Senza considerare il fatto che la compagnia di assicurazione contrae determinati impegni nei confronti degli assicurati (ad esempio, in termini di garantire un certo rendimento a specifiche polizze) e un cambiamento delle regole in corsa, che trasformasse titoli risk-free in titoli rischiosi potrebbe rendere impossibile rispettare questi impegni. Insomma, potrebbero rimetterci gli assicurati italiani.
Secondo Focarelli, il sistema finanziario ha bisogno di poter investire in un titolo privo di rischio, che da sempre è stato identificato nei titoli di stato per il semplice motivo che nessun emittente privato che opera solo entro i confini nazionali può essere meno rischioso del suo Sovrano, che ha il potere di tassazione. Solo se ci fosse un titolo di Stato europeo a rischio zero, ossia la disponibilità dei diversi Paesi europei a sostenersi a vicenda, allora potrebbe aver senso decidere quanto è rischioso il singolo titolo nazionale. Senza un titolo europeo, si creerebbe un’asimmetria a vantaggio della Germania e a svantaggio della periferia, visto che ci sarebbe un forte incentivo a comprare i Bund.
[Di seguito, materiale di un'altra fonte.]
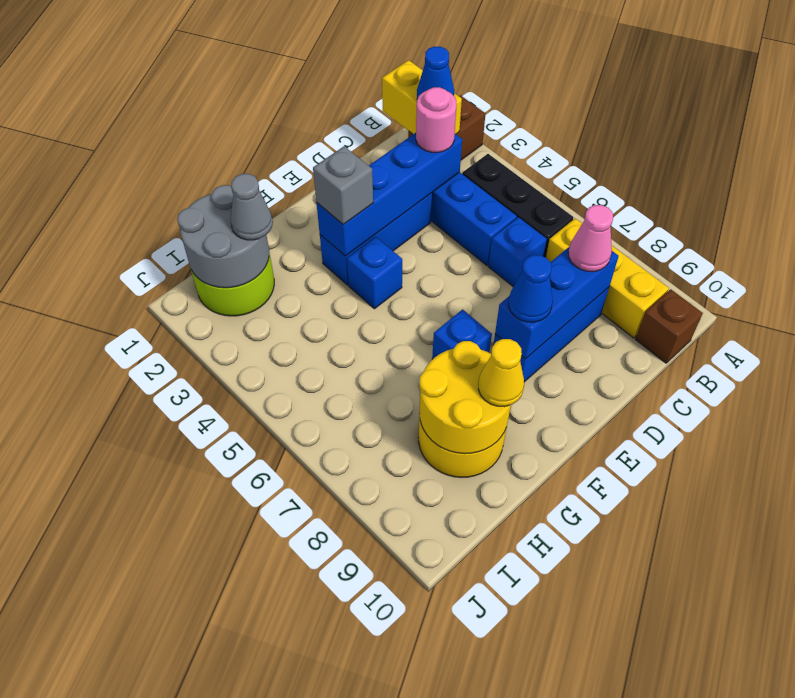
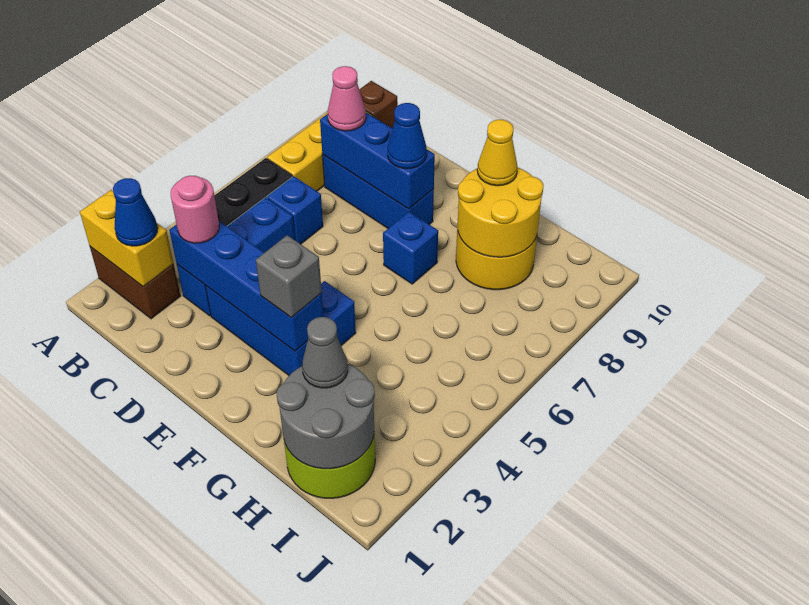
yellow 1x2 brick [382,60,462,134] -> yellow 1x2 brick turned to [80,190,174,287]

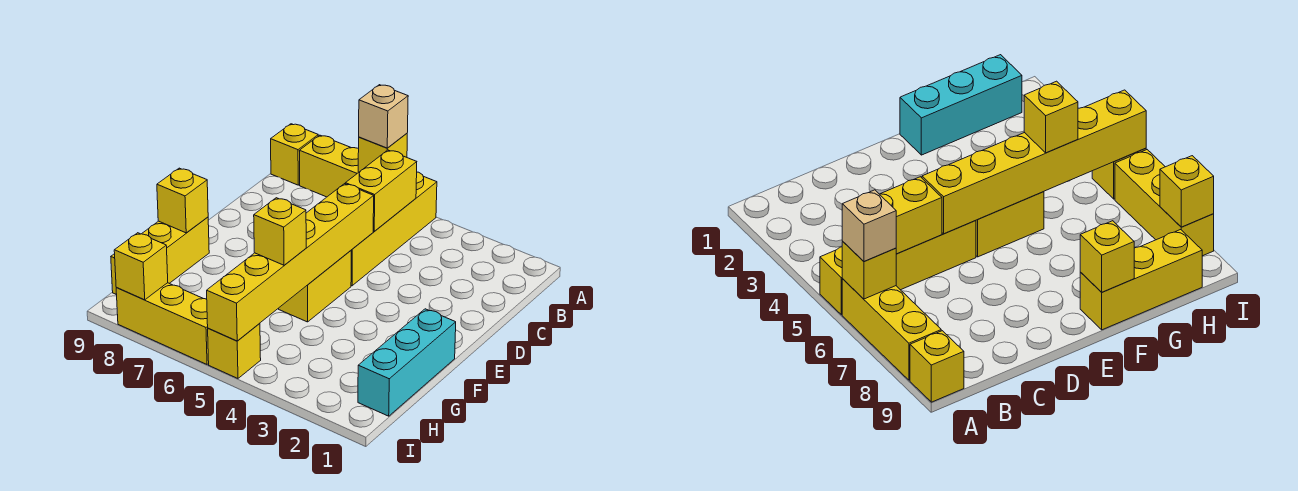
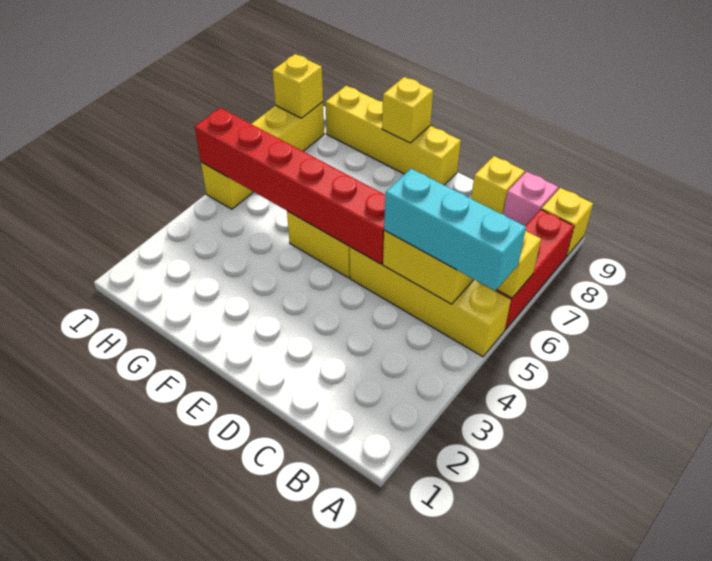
yellow 1x3 brick [299,135,359,197] -> red 1x3 brick [490,209,574,330]
tan 1x1 brick [359,85,408,148] -> none
none -> pink 1x1 brick [503,172,558,226]
yellow 1x6 brick [207,184,374,341] -> red 1x6 brick [195,108,385,264]
cyan 1x3 brick [358,309,456,416] -> cyan 1x3 brick moved to [384,169,526,291]
yellow 1x3 brick [111,217,209,295] -> yellow 1x4 brick [325,86,461,185]
yellow 1x1 brick [254,198,306,265] -> yellow 1x1 brick moved to [471,156,525,214]

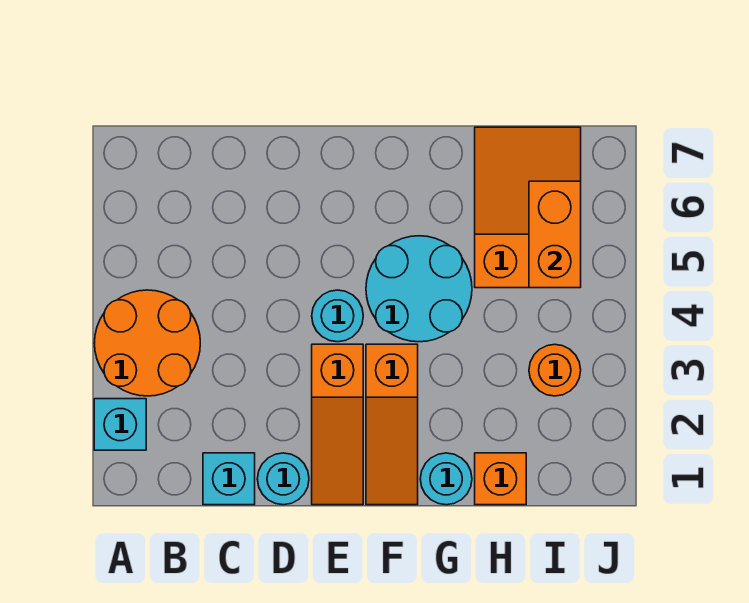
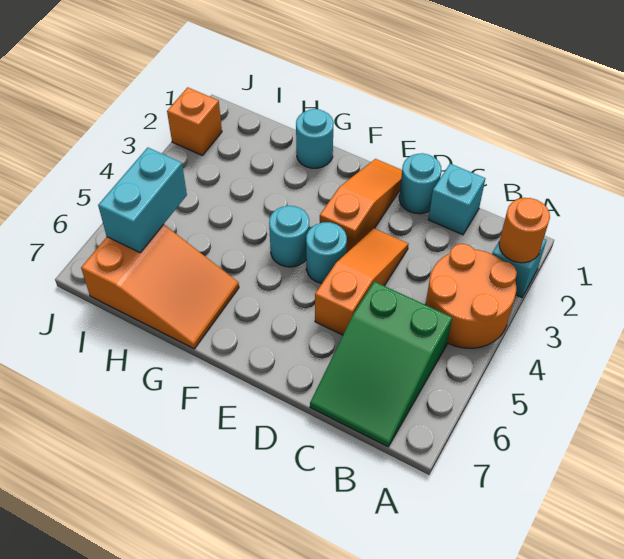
none -> green 2x3 slope [310,282,452,447]
orange 1x3 slope [366,344,418,505] -> orange 1x3 slope moved to [315,228,408,335]
cyan 2x2 round brick [366,236,472,342] -> cyan 1x1 round brick [269,206,309,267]
orange 1x1 brick [475,453,526,505] -> orange 1x1 brick moved to [167,87,222,155]
orange 2x3 slope [475,127,581,288] -> orange 2x3 slope turned to [81,224,239,349]
orange 1x1 round brick [529,344,581,396] -> orange 1x1 round brick moved to [499,198,550,263]
orange 1x2 brick [529,181,581,288] -> cyan 1x2 brick [98,148,187,253]

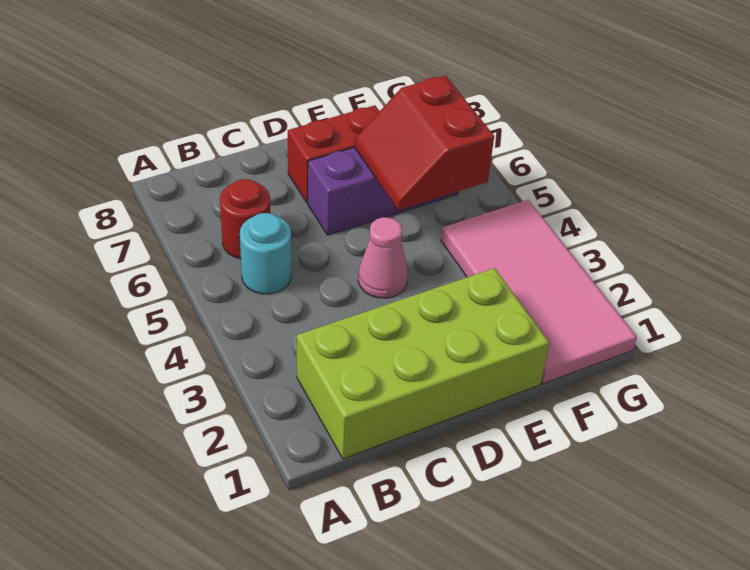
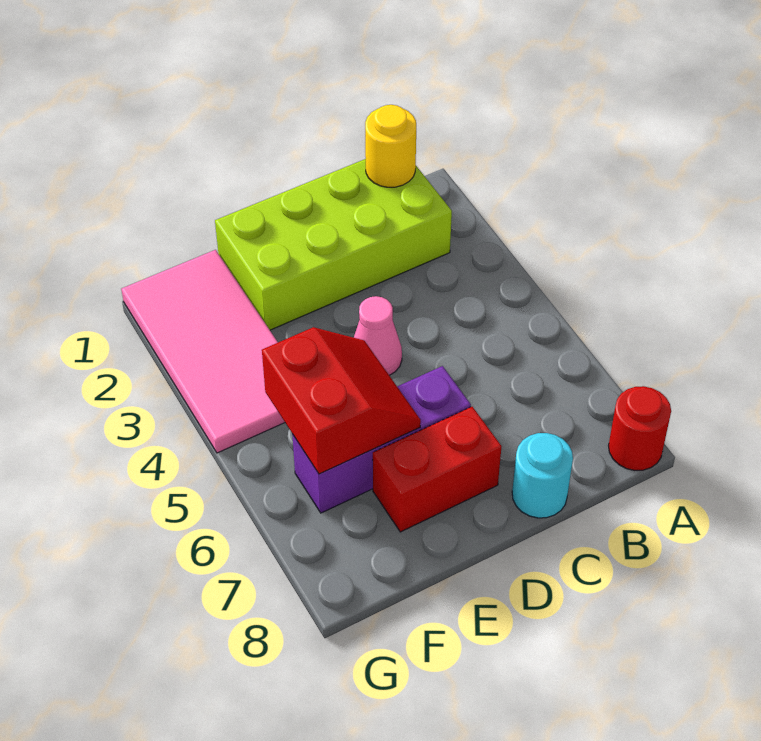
none -> yellow 1x1 round brick [365,105,416,187]
cyan 1x1 round brick [240,213,291,294] -> cyan 1x1 round brick moved to [512,433,573,518]
red 1x1 round brick [220,179,270,259] -> red 1x1 round brick moved to [609,386,671,470]

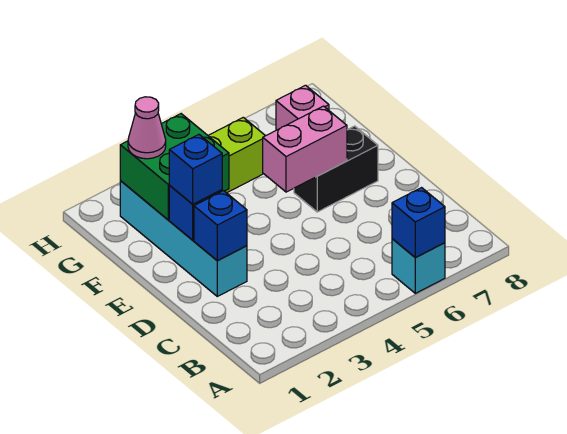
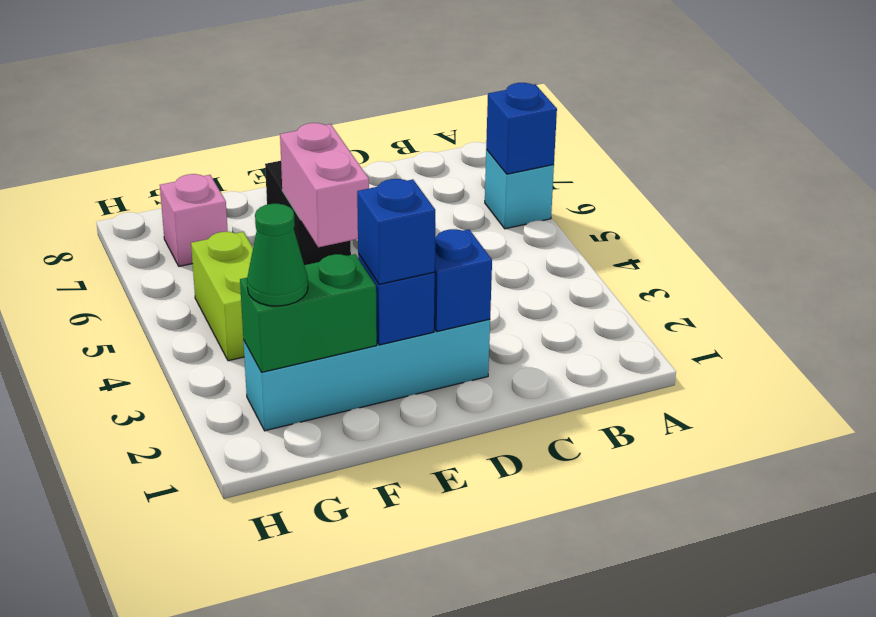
green 2x2 brick [120,114,229,220] -> green 1x2 brick [240,254,377,372]
pink 1x1 cone [128,97,166,159] -> green 1x1 cone [247,204,308,306]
Anche la tempistica di applicazione può fare la differenza. Se una regola  costringesse banche e assicurazioni a cedere parte del proprio portafoglio in Btp alla fine del Quantitative easing, l’effetto potrebbe essere dirompente. Ma se questo obbligo fosse fissato nel periodo in cui la Bce conduce ancora la sua politica di acquisti sul mercato i soggetti cedenti sarebbero incentivati a vendere alla Bce con il risultato che la Germania – che non vuole il debito in comune – se ne troverebbe ancora di più, tramite il bilancio della banca centrale.